# Avian-x Snows..



## SDlockup (Oct 18, 2011)

Does anyone know if avian-x is coming out with a full body snow? would like to see them because the honkers look awesome.


----------



## Horker23 (Mar 2, 2006)

Yes they are!


----------



## wyogoose (Feb 11, 2006)

Yup they are being worked on as we speak. Freddy should have them soon. They should be awesome.


----------



## SDlockup (Oct 18, 2011)

I cant wait to see these i wonderhow their price tag will look


----------



## Horker23 (Mar 2, 2006)

Hopefully he figures something diffent then his honkers because they would be a pain to deal with in the spring if they are built the same


----------



## TOPGUNR (Feb 26, 2008)

ive got 10 doz avian x canadas for sale, 4 dozen still in the box brand new PM if interested


----------



## Beavis (Jan 30, 2012)

could you imagine gluing the heads on 30 doz snow dekes? that would suck


----------



## shooteminthelips (Jun 13, 2007)

No diffrent the gluing the stakes in 50 dozen sillo socks or or screwing the heads on 50 dozen deadly's. Or dry wall screwing 30 dozen Avery heads on so they dont fall off all the time. And I have done all three of these. oke:


----------



## Beavis (Jan 30, 2012)

maybe its cuz you are hard on your equipment. never had a problem with that....and i dont baby my stuff either


----------



## GooseSlayer14 (Mar 15, 2010)

gluing in stakes and screwing on heads isnt being hard on your equipment......


----------



## avery16 (Jan 10, 2012)

Hopefully the snows do better then the canada's. :beer:


----------



## Beavis (Jan 30, 2012)

GooseSlayer14 said:


> gluing in stakes and screwing on heads isnt being hard on your equipment......

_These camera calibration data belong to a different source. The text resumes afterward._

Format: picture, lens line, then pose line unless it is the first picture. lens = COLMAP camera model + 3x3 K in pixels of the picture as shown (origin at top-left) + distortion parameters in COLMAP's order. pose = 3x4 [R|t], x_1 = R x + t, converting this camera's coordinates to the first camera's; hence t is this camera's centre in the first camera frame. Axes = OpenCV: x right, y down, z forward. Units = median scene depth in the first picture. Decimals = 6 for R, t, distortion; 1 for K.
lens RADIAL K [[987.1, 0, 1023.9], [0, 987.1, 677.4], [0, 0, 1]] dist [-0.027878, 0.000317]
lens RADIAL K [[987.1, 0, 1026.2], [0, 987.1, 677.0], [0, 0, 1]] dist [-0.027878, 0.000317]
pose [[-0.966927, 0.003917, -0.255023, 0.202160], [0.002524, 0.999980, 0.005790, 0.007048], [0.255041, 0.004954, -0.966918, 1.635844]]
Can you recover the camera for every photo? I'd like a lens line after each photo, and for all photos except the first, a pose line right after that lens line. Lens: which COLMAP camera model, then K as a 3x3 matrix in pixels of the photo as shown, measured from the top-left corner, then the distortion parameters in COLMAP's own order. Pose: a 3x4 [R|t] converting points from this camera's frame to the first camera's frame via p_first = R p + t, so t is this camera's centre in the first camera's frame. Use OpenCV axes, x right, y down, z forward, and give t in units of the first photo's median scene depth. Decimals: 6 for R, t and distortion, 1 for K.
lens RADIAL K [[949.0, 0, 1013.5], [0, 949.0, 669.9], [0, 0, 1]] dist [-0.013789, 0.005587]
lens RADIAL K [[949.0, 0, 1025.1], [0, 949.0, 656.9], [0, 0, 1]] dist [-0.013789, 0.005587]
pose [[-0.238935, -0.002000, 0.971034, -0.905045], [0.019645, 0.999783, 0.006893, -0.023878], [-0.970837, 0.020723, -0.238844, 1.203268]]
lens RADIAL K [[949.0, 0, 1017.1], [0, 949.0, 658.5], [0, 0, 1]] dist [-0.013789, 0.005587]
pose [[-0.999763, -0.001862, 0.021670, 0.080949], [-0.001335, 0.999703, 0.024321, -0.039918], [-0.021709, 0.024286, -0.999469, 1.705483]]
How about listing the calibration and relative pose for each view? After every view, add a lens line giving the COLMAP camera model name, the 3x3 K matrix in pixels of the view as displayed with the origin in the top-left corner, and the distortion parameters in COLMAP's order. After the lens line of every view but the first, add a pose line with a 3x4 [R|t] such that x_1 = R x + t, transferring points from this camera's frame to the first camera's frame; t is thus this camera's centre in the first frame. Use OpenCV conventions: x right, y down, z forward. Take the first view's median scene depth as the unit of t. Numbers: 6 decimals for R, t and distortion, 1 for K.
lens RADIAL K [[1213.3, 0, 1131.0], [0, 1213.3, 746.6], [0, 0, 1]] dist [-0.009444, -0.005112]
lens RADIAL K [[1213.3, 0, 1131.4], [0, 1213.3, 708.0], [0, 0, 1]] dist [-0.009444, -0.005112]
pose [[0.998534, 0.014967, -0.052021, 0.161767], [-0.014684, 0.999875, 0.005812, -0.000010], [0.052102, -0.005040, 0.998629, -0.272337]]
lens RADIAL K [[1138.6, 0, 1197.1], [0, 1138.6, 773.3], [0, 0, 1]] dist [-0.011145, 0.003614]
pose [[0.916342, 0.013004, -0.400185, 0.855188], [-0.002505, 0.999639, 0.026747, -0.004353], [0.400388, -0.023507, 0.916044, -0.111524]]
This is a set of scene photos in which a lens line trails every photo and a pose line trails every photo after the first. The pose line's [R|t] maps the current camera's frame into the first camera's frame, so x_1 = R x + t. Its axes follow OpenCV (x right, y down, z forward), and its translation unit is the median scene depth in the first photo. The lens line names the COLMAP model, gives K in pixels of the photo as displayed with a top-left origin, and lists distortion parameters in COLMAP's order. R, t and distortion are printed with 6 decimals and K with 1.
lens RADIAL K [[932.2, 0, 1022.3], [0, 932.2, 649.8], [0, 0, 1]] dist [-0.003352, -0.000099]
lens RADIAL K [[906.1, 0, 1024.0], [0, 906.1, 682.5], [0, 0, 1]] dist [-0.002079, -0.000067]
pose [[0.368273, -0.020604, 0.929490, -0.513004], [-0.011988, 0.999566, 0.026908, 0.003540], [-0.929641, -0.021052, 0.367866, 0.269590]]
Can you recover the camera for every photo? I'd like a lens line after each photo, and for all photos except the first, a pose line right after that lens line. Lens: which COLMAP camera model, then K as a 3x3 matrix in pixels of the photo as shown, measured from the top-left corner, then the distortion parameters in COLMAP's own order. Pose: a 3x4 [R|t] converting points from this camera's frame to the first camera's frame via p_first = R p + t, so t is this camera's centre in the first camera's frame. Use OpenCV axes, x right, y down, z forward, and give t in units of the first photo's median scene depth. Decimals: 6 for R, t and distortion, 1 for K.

ive never screwed a head or glued a stake in my life...been hunting for 20 years


----------



## goosehunternd (Mar 10, 2006)

Get 600 Avery snows and I guarantee you will.


----------



## the professor (Oct 13, 2006)

goosehunternd said:


> Get 600 Avery snows and I guarantee you will.


or don't and have 300 without heads after a few hunts. :lol:


----------



## Beavis (Jan 30, 2012)

or dont decoy snows all together...worked well for me the last 8 years


----------